それからは通院しながら抗がん剤を取っ替え引っ換え投与したのですが、有効な薬剤が見つからず、妻は1年8ヶ月後に他界しました。
このご時世ではヘタに入院すると面会が不自由なこともあるけど、多分、動ける限りは仕事をしたかったのでしょう。本当に最後のギリギリまで自宅療養にこだわっていたみたいです。私から言えば、共稼ぎとはいえ、いつも家を空けていた元気な頃と違い、仕事量も減らした妻が常に家に居るというのは大きな変化でした。
幸いこちらもリモートで在宅勤務なのを良いことに、結構張り切って家事をやっていたと思います。そして一緒に食事をし、一緒にTVを観て談笑し、動ける時は買い物に出かけ、痛む背中をさすり、浮腫んだ両足の包帯を取り替える。
それがガンの治療中だとしても、洗濯した大量の包帯を2人で巻き直している時間すら私には幸福な時間であり、お互いに仕事仕事ですれ違いばかりだった夫婦生活を少しだけ取り返したのだと思います。

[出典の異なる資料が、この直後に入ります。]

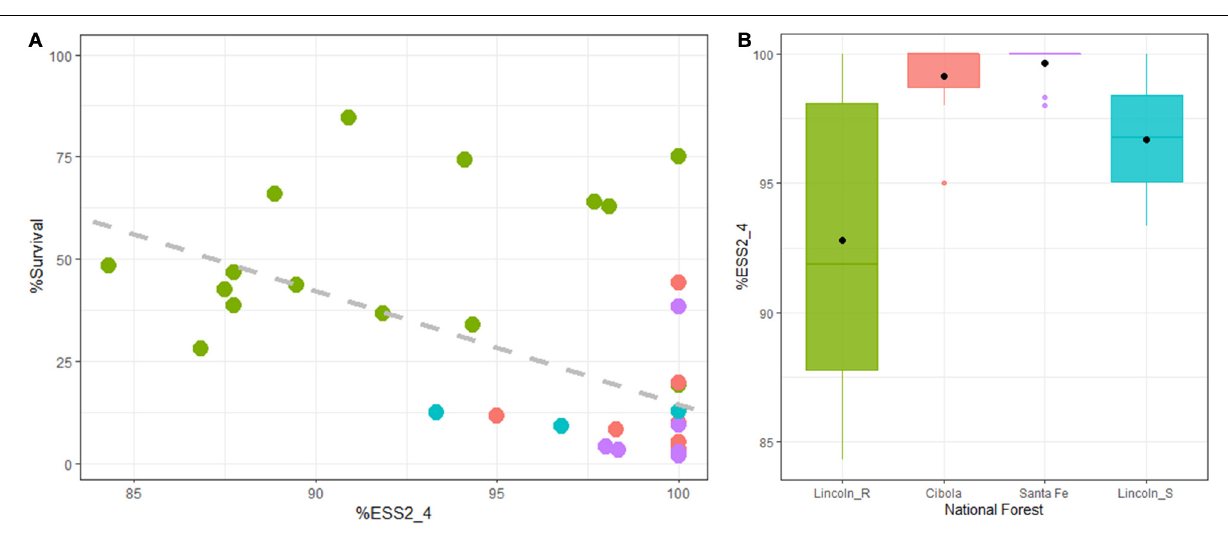
FIGURE 3 | %ESS 2_4 : (A) There is a significant and negative relationship between the %Survival and %ESS 2_4 ( y = 291.99 × –2.78, P < 0.001, r = 0.532). (B) Most families in the Cibola (pink) and Santa Fe (purple) National Forests had 100% stem symptom development at 1.42 years post-inoculation (2nd assessment). Both Lincoln R (green) and Lincoln S (blue) had a lower %Early Stem Symptom development suggesting a level of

ある朝、ついにベッドから自力で起き上がることができなくなり救急車で病院に運ぶ途中、何度も「ごめんね」と言われた言葉が耳に残ります。しかし、ダメな私にとってあなたは最良のパートナーであり、胸を張って自慢できる妻であり、共に人生を過ごしてきた戦友です。これからは仕事のことも家族のことも気にせずに、好きな旅行や読書をしてのんびり過ごして欲しい。
あれから半年余りが経過した今は、さようならというよりも、あの世でお幸せに、と言いたいと思います。あなたが残してくれたものが沢山あるから私は大丈夫。心配いらないからね。
昨日、3/14は結婚記念日です。